题目要求 ▸
下面这段从 HBase 抽数据到本地的作业配置没写完，请从它的末尾接着往下写。

待分析文本 ▸
================

配置一个从 HBase 抽取数据到本地的作业:( multiVersionFixedColumn 模式)

{
  "job": {
    "setting": {
      "speed": {
        "channel": 1,
       "bytes": -1
      }
    },
    "content": [
      {
        "reader": {
          "name": "hbase11xreader",
          "parameter": {
            "hbaseConfig": {
              "hbase.zookeeper.quorum": "127.0.0.1:2181"
            },
            "table": "users",
            "encoding": "utf-8",
            "mode": "multiVersionFixedColumn",
            "maxVersion": "-1",
            "column": [
                {
                    "name": "rowkey",
                    "type": "string"
                },
                {
                    "name": "info: age",
                    "type": "string"
                },
                {
                    "name": "info: birthday",
                    "type": "date",
                    "format":"yyyy-MM-dd"
                },
                {
                    "name": "info: company",
                    "type": "string"
                },
                {
                    "name": "address: contry",
                    "type": "string"
                },
                {
                    "name": "address: province",
                    "type": "string"
                },
                {
                    "name": "address: city",
                    "type": "string"
                }
            ],
            "range": {
              "startRowkey": "",
              "endRowkey": ""

================

待分析数据 ▸
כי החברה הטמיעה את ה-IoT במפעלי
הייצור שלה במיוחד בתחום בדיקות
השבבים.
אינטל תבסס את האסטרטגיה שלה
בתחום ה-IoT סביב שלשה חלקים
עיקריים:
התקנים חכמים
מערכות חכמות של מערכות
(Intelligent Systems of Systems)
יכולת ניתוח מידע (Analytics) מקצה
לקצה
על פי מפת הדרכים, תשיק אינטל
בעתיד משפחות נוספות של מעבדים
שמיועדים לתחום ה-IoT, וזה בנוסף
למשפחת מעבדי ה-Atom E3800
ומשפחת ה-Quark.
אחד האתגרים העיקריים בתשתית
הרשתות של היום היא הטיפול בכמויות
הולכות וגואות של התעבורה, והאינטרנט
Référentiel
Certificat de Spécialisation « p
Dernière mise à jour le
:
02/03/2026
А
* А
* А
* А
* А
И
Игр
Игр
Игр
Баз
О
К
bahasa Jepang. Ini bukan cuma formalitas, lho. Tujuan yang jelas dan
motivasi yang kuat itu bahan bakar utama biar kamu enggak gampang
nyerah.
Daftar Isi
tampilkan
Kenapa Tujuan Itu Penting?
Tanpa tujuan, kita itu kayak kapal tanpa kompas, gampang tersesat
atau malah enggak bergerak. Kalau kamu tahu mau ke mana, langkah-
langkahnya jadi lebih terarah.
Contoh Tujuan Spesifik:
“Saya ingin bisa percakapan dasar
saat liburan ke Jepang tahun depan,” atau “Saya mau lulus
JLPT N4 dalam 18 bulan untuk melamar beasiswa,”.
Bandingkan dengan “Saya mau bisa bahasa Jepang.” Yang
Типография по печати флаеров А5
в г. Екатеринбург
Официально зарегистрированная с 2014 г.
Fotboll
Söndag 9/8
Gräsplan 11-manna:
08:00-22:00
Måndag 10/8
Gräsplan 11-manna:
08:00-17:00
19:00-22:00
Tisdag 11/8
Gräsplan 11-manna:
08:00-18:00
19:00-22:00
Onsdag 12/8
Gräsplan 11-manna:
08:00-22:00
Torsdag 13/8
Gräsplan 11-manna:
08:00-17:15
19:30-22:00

================

答案 ▸
            }
          }
        },
        "writer": {
          "name": "txtfilewriter",
          "parameter": {
            "path": "/Users/shf/workplace/addax_test/hbase11xreader/result",
            "fileName": "qiran",
            "writeMode": "truncate"
          }
        }
      }
    ]
  }
}

3.2 参数说明#

配置项 是否必须 默认值 描述
hbaseConfig 连接HBase集群需要的配置信息,JSON格式, hbase.zookeeper.quorum为必填项,其他 HBase client的配置为可选项
mode 读取hbase的模式,可填写 normalmultiVersionFixedColumn
table 要读取的 hbase 表名(大小写敏感)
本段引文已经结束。